When Russia invaded Ukraine in early 2022, the situation seemed almost hopeless. A true David and Goliath story seemed to be unfolding, with many expecting Russia’s forces to wreak havoc on Ukraine and likely even conquer it within weeks. But through a combination of smart planning, extreme resilience, and some unconventional tactics, Ukraine endured — and then it endured some more.
Not only was Ukraine not conquered (as many analysts were predicting), but it is slowly kicking Russia outside of its borders.
Among a range of unconventional tactics, Ukraine has also employed an active and savvy usage of internet communication, not shying away from embracing even things like memes to convey its message. Outside people, looking to help Ukraine, have also embraced this idea — and one such meme, in particular, Saint Javelin, has been making quite an impact, raising millions of dollars for Ukraine.
While most saints have a golden-white halo, Saint Javelin has a bright yellow halo that resembles sunflowers or the yellow on Ukraine’s flag; in some versions, the halo is blue (another hint at Ukraine’s flag) or reddish, hinting at the bloody pain endured by the country. Instead of tenderly cradling an infant Jesus, she’s holding a Javelin — an American-made, handheld antitank missile that became an icon of Ukraine’s defense during the Battle of Kyiv. Instead of religious garments, she wears military-style colors. The design is now sold on everything from t-shirts and hoodies to stickers, raising money for Ukraine.
Saint Javelin is the brainchild of Canadian marketer and ex-journalist Christian Borys. Borys spent years covering conflict in areas like Ukraine and saw an opportunity to create an icon for Ukraine’s struggles. He drew inspiration from another artistic project by Chris Shaw. In 2012, Shaw painted images of the Virgin Mary holding items like a suicide vest, a rifle, or malt liquor. His work Madonna Kalashnikov became the clear inspiration for Saint Javelin, but the Kalashnikov rifle was replaced by a Javelin.
“It’s been a humbling experience to watch as the Ukrainian people adopted the Saint Javelin image as an icon of resistance against the Russian invasion and to see it transform into a global symbol of support for Ukraine. Worldwide, the media has been calling her a ‘Symbol of Resistance’ or the ‘Face of the Conflict’. As the artist who drew that face, I’ve been awestruck to see what has become of my art,” Shaw wrote in an article on Saint Javelin.
Shaw says he has “mixed feelings” over this — on one hand, he feels humbled that his work served as inspiration for such a movement, but on the other hand, he feels he’s lost control of his art and many are profiteering from his work or taking it out of context.
“Especially watching profiteers producing merchandise, for profit. When the internet steals your work, it’s important to try to take it back. I remade the art properly, creating an official ‘made by the artist’ version of Saint Javelin.”
But Borys says all the proceedings are donated to Ukraine’s defense and humanitarian projects for protecting and rebuilding the country; the Saint Javelin business also states “Saint Javelin is in business to rebuild Ukraine.” The scale of the project has also grown quite a bit and achieved several spinoffs.
“I thought I was going to sell 50,” Borys told CTV News Toronto.

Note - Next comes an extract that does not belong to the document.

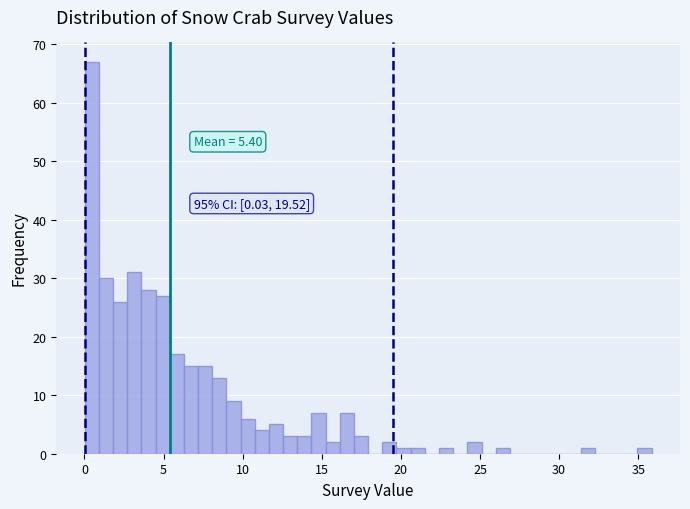

Around what value on the x-axis is the tallest bar? Give the approximate position of its centre, as read against the axis.

0.5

But it quickly blew out of control. The meme went viral and suddenly, he had thousands of orders per day — which posed its own challenges.
“It went completely viral,” he also told the BBC. “There are a whole lot of logistical problems that have come up because we never expected that. I hoped I could donate 500 bucks and now it’s become its own crazy thing.”

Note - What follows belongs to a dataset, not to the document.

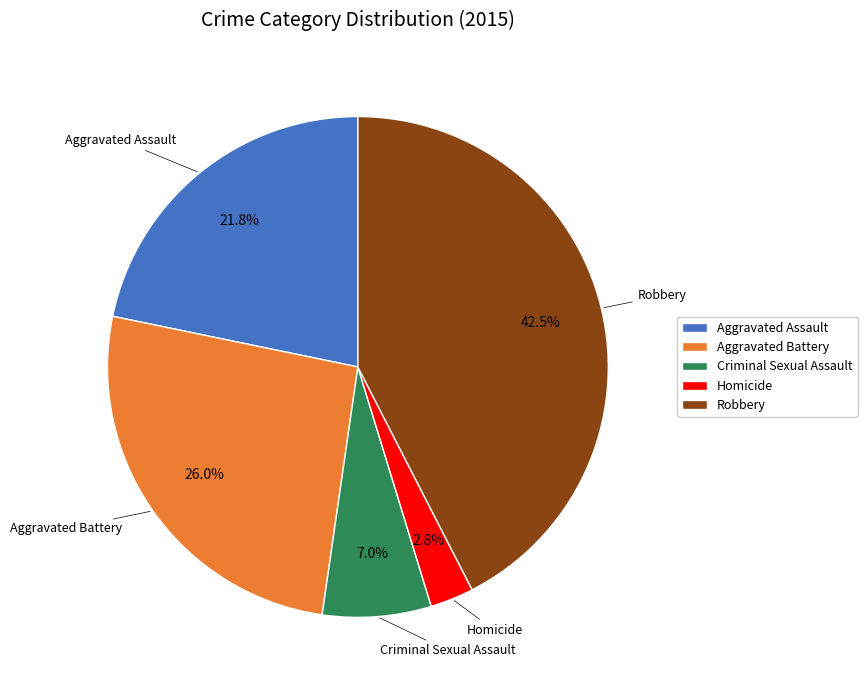

How many slices are in this pie chart?

5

Saint Javelin has become a sort of icon for Ukraine’s resistance against Russia. It struck a chord with so many people, Borys remembers — with Russian tanks trying to break through the Ukrainian capital, Ukraine’s military forces found themselves heavily outmatched. But like the Javelin can destroy a much bigger and heavier tank, so too did Ukraine prove capable of defeating its invading neighbor.
This unconventional “patron saint” seems to have brought Ukraine good fortune, and while not everyone agrees with it (as the painting is clearly inspired from religious art), it’s helping. We couldn’t find just how much money was raised (an email to the Saint Javelin website yielded no response), but a BBC report found that they had raised over $1 million by March, a figure that has no doubt increased in the past months.
Still, one or several million is just a drop in the bucket when it comes to the scale of devastation that Ukraine is facing. But even a drop is something.
“At this point, I don’t know where Saint Javelin will end up, but I do hope she remains a symbol of freedom, strength, and good. I’ll probably make a painting of her, then move on to the next thing. Most, I hope St. Javelin will help Ukraine, and the money raised by those using her image will make a positive difference to someone,” Shaw concludes.